* **PROMPT**: Copy every line of text from all the entries below without changing a character, and leave the pictures out of your answer.

AVAILABLE DATA below:

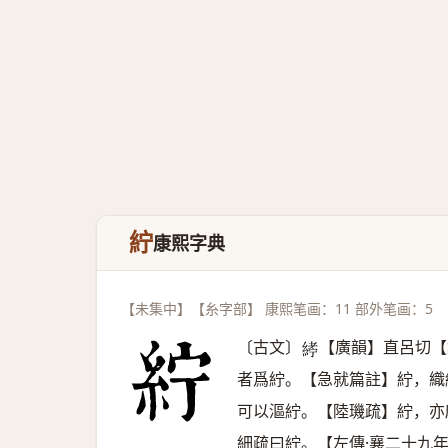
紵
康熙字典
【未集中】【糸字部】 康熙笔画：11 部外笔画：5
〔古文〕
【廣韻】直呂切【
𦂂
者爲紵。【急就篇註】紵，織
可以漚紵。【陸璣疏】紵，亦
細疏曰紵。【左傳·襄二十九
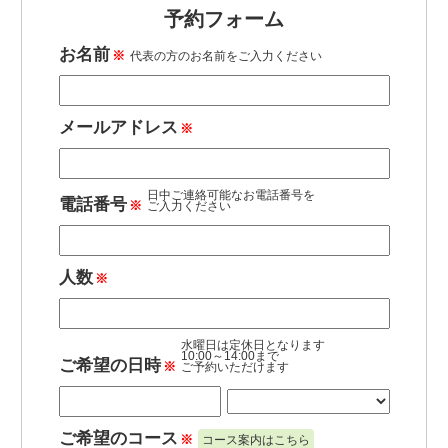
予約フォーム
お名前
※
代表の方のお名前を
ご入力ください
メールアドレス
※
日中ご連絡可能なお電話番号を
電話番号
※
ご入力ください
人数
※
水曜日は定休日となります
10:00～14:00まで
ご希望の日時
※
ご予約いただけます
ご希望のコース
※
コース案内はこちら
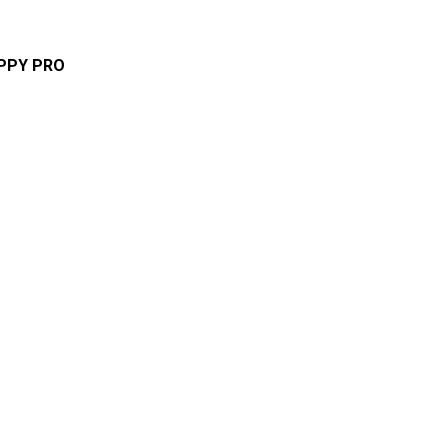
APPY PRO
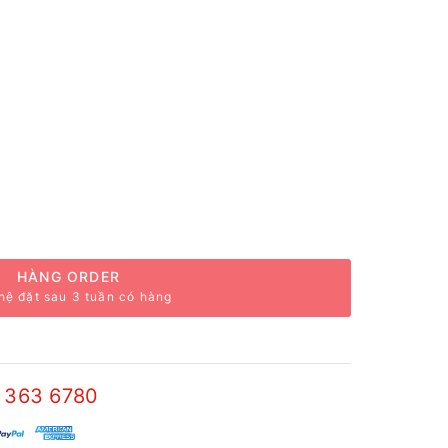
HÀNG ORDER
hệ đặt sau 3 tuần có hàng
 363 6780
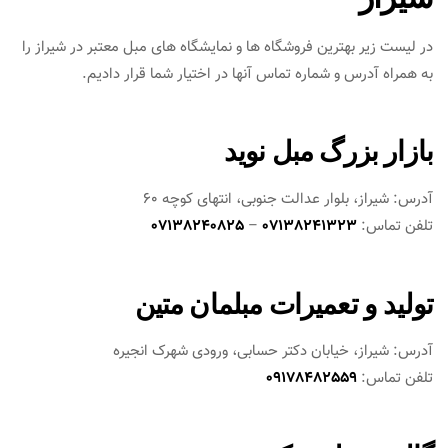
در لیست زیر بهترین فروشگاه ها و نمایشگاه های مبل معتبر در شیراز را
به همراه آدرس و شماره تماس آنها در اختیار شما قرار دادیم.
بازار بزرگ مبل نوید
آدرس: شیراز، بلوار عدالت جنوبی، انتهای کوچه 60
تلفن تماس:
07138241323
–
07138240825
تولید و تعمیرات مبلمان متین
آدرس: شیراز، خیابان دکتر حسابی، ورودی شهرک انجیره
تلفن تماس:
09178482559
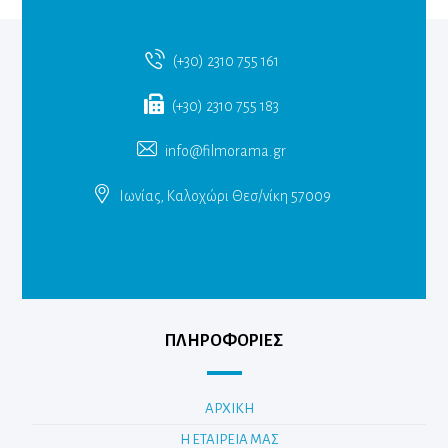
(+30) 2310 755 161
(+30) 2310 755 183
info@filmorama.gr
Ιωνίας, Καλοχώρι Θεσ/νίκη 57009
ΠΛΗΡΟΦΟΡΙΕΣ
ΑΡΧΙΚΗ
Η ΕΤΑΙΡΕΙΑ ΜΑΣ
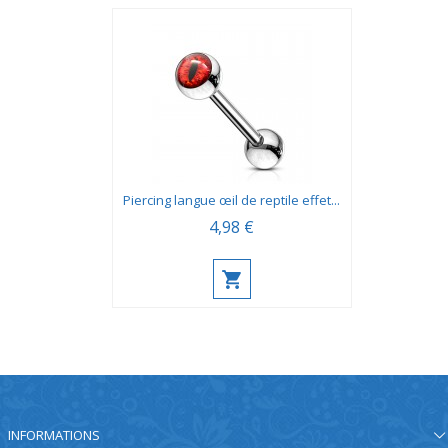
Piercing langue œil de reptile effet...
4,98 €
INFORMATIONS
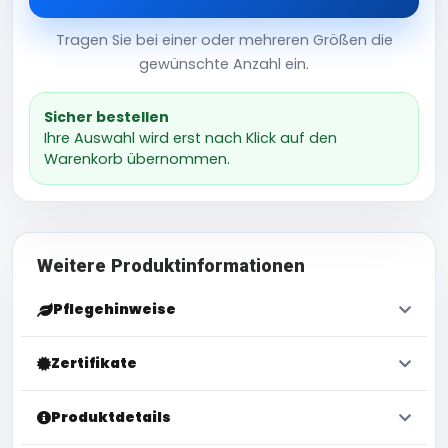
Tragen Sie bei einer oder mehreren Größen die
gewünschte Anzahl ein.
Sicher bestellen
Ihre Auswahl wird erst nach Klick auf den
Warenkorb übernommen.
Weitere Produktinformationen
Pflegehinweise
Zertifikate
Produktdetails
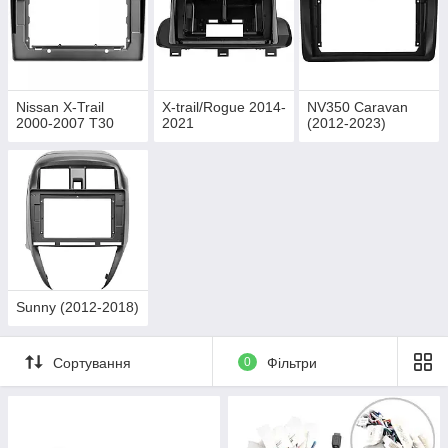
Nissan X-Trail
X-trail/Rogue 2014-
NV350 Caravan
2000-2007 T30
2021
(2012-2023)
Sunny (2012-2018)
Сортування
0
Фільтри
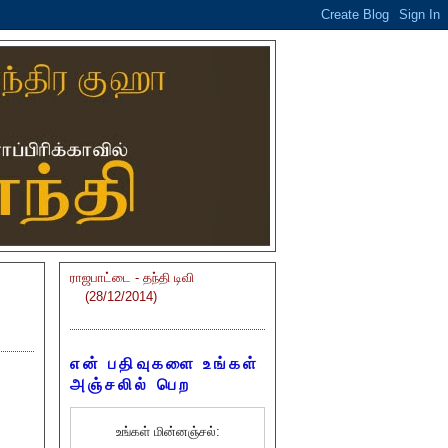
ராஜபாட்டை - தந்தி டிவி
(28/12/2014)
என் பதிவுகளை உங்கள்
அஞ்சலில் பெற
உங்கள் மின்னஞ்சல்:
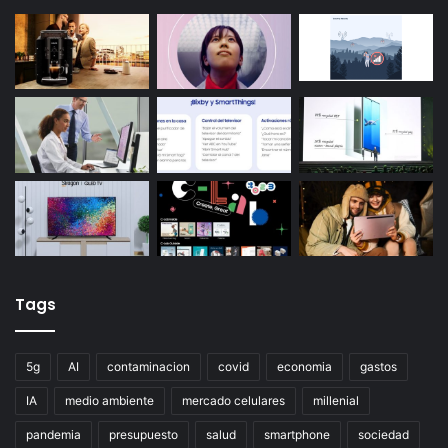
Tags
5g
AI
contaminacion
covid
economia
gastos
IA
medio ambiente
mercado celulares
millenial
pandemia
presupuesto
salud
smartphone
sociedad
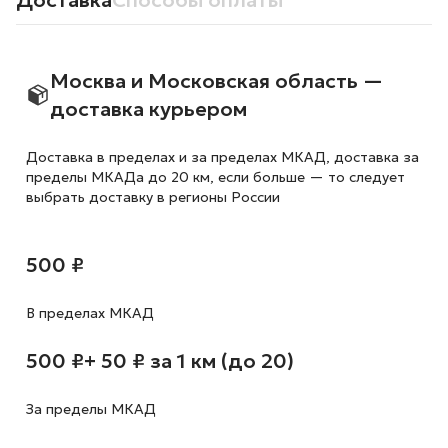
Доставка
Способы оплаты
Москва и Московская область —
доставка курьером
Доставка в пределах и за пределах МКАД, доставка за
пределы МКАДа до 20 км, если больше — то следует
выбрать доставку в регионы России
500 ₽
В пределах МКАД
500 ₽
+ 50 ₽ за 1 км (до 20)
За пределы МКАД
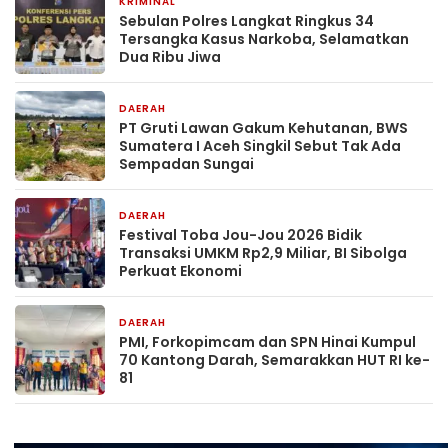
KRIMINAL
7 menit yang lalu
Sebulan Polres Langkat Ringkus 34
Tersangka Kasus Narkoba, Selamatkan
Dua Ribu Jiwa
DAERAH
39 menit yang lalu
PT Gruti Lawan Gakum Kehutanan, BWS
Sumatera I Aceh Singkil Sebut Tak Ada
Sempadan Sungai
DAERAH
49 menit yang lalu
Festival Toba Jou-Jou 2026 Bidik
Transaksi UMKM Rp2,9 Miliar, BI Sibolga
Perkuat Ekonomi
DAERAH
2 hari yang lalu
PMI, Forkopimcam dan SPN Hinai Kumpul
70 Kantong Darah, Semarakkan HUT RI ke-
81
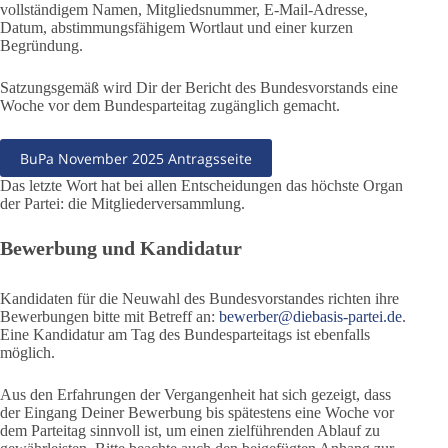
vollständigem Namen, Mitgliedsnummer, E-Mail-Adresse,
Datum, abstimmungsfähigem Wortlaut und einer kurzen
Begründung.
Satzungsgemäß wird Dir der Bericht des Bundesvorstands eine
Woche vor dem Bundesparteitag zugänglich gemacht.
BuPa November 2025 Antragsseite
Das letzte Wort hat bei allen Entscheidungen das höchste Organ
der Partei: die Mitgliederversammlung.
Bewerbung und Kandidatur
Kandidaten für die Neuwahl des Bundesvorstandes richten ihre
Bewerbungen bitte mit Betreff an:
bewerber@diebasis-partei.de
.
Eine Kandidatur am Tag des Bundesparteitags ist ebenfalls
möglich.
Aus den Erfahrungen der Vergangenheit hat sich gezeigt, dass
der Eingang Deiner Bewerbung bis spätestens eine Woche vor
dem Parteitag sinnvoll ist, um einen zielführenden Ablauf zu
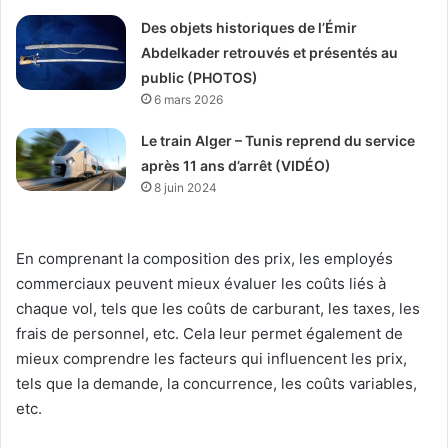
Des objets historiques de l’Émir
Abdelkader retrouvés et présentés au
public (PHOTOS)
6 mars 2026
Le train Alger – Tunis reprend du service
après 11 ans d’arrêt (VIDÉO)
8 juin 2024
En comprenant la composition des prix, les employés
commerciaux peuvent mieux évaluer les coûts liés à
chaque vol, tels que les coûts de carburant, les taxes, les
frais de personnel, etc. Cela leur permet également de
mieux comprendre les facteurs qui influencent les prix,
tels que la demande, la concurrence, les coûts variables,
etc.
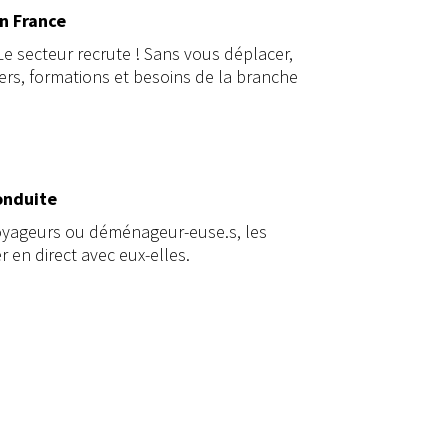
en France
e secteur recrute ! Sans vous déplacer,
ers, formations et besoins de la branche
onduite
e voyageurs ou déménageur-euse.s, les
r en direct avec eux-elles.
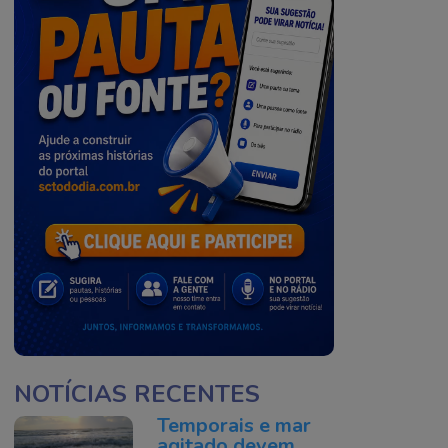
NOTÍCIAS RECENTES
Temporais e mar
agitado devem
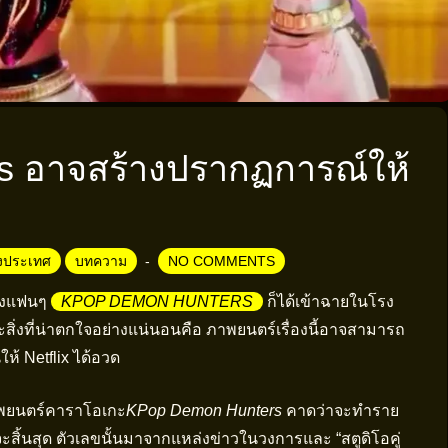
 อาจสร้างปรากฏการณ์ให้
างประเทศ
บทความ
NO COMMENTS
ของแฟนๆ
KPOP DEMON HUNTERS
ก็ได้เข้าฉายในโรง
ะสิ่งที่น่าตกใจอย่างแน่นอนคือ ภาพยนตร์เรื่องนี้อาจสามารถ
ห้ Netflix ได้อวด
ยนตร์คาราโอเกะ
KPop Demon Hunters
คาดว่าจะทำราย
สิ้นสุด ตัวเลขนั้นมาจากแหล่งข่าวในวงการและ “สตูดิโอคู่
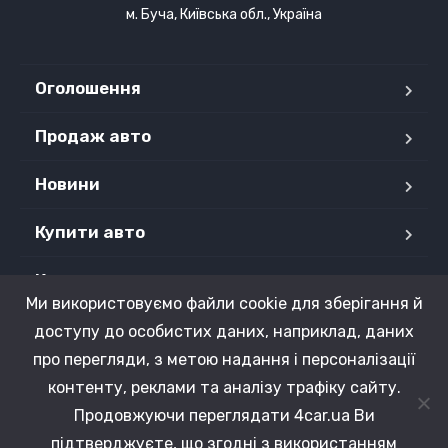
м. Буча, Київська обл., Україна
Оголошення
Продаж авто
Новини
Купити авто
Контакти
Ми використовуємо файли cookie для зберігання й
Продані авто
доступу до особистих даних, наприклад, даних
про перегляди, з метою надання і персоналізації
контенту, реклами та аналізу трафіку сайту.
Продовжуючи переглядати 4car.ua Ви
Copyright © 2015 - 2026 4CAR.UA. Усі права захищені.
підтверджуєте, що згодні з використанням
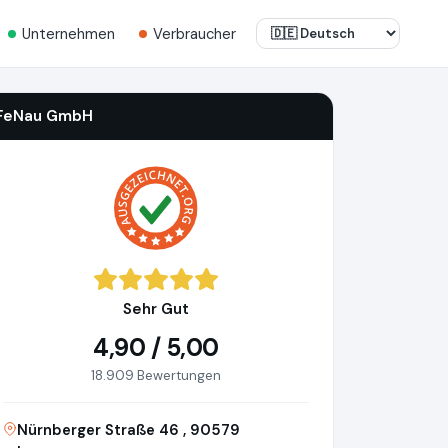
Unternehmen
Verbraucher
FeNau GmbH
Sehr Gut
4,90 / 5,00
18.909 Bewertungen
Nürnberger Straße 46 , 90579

End of AVAILABLE DATA.

* **WRITTEN SOLUTION**:
紵
康熙字典
【未集中】【糸字部】 康熙笔画：11 部外笔画：5
〔古文〕
【廣韻】直呂切【
𦂂
者爲紵。【急就篇註】紵，織
可以漚紵。【陸璣疏】紵，亦
細疏曰紵。【左傳·襄二十九
予約フォーム
お名前
※
代表の方のお名前を
ご入力ください
メールアドレス
※
日中ご連絡可能なお電話番号を
電話番号
※
ご入力ください
人数
※
水曜日は定休日となります
10:00～14:00まで
ご希望の日時
※
ご予約いただけます
ご希望のコース
※
コース案内はこちら
APPY PRO
HÀNG ORDER
hệ đặt sau 3 tuần có hàng
 363 6780
در لیست زیر بهترین فروشگاه ها و نمایشگاه های مبل معتبر در شیراز را
به همراه آدرس و شماره تماس آنها در اختیار شما قرار دادیم.
بازار بزرگ مبل نوید
آدرس: شیراز، بلوار عدالت جنوبی، انتهای کوچه 60
تلفن تماس:
07138241323
–
07138240825
تولید و تعمیرات مبلمان متین
آدرس: شیراز، خیابان دکتر حسابی، ورودی شهرک انجیره
تلفن تماس:
09178482559
(+30) 2310 755 161
(+30) 2310 755 183
info@filmorama.gr
Ιωνίας, Καλοχώρι Θεσ/νίκη 57009
ΠΛΗΡΟΦΟΡΙΕΣ
ΑΡΧΙΚΗ
Η ΕΤΑΙΡΕΙΑ ΜΑΣ
Piercing langue œil de reptile effet...
4,98 €
INFORMATIONS
Tragen Sie bei einer oder mehreren Größen die
gewünschte Anzahl ein.
Sicher bestellen
Ihre Auswahl wird erst nach Klick auf den
Warenkorb übernommen.
Weitere Produktinformationen
Pflegehinweise
Zertifikate
Produktdetails
Nissan X-Trail
X-trail/Rogue 2014-
NV350 Caravan
2000-2007 T30
2021
(2012-2023)
Sunny (2012-2018)
Сортування
0
Фільтри
ராஜபாட்டை - தந்தி டிவி
(28/12/2014)
என் பதிவுகளை உங்கள்
அஞ்சலில் பெற
உங்கள் மின்னஞ்சல்:
Tags
5g
AI
contaminacion
covid
economia
gastos
IA
medio ambiente
mercado celulares
millenial
pandemia
presupuesto
salud
smartphone
sociedad
Доставка
Способы оплаты
Москва и Московская область —
доставка курьером
Доставка в пределах и за пределах МКАД, доставка за
пределы МКАДа до 20 км, если больше — то следует
выбрать доставку в регионы России
500 ₽
В пределах МКАД
500 ₽
+ 50 ₽ за 1 км (до 20)
За пределы МКАД
KRIMINAL
7 menit yang lalu
Sebulan Polres Langkat Ringkus 34
Tersangka Kasus Narkoba, Selamatkan
Dua Ribu Jiwa
DAERAH
39 menit yang lalu
PT Gruti Lawan Gakum Kehutanan, BWS
Sumatera I Aceh Singkil Sebut Tak Ada
Sempadan Sungai
DAERAH
49 menit yang lalu
Festival Toba Jou-Jou 2026 Bidik
Transaksi UMKM Rp2,9 Miliar, BI Sibolga
Perkuat Ekonomi
DAERAH
2 hari yang lalu
PMI, Forkopimcam dan SPN Hinai Kumpul
70 Kantong Darah, Semarakkan HUT RI ke-
81
vollständigem Namen, Mitgliedsnummer, E-Mail-Adresse,
Datum, abstimmungsfähigem Wortlaut und einer kurzen
Begründung.
Satzungsgemäß wird Dir der Bericht des Bundesvorstands eine
Woche vor dem Bundesparteitag zugänglich gemacht.
BuPa November 2025 Antragsseite
Das letzte Wort hat bei allen Entscheidungen das höchste Organ
der Partei: die Mitgliederversammlung.
Bewerbung und Kandidatur
Kandidaten für die Neuwahl des Bundesvorstandes richten ihre
Bewerbungen bitte mit Betreff an:
bewerber@diebasis-partei.de
.
Eine Kandidatur am Tag des Bundesparteitags ist ebenfalls
möglich.
Aus den Erfahrungen der Vergangenheit hat sich gezeigt, dass
der Eingang Deiner Bewerbung bis spätestens eine Woche vor
dem Parteitag sinnvoll ist, um einen zielführenden Ablauf zu
Des objets historiques de l’Émir
Abdelkader retrouvés et présentés au
public (PHOTOS)
6 mars 2026
Le train Alger – Tunis reprend du service
après 11 ans d’arrêt (VIDÉO)
8 juin 2024
En comprenant la composition des prix, les employés
commerciaux peuvent mieux évaluer les coûts liés à
chaque vol, tels que les coûts de carburant, les taxes, les
frais de personnel, etc. Cela leur permet également de
mieux comprendre les facteurs qui influencent les prix,
tels que la demande, la concurrence, les coûts variables,
etc.
en France
e secteur recrute ! Sans vous déplacer,
ers, formations et besoins de la branche
onduite
e voyageurs ou déménageur-euse.s, les
r en direct avec eux-elles.
NOTÍCIAS RECENTES
Temporais e mar
agitado devem
 อาจสร้างปรากฏการณ์ให้
างประเทศ
บทความ
NO COMMENTS
ของแฟนๆ
KPOP DEMON HUNTERS
ก็ได้เข้าฉายในโรง
ะสิ่งที่น่าตกใจอย่างแน่นอนคือ ภาพยนตร์เรื่องนี้อาจสามารถ
ห้ Netflix ได้อวด
ยนตร์คาราโอเกะ
KPop Demon Hunters
คาดว่าจะทำราย
สิ้นสุด ตัวเลขนั้นมาจากแหล่งข่าวในวงการและ “สตูดิโอคู่
м. Буча, Київська обл., Україна
Оголошення
Продаж авто
Новини
Купити авто
Контакти
Ми використовуємо файли cookie для зберігання й
Продані авто
доступу до особистих даних, наприклад, даних
про перегляди, з метою надання і персоналізації
контенту, реклами та аналізу трафіку сайту.
Продовжуючи переглядати 4car.ua Ви
Copyright © 2015 - 2026 4CAR.UA. Усі права захищені.
підтверджуєте, що згодні з використанням
Unternehmen
Verbraucher
FeNau GmbH
Sehr Gut
4,90 / 5,00
18.909 Bewertungen
Nürnberger Straße 46 , 90579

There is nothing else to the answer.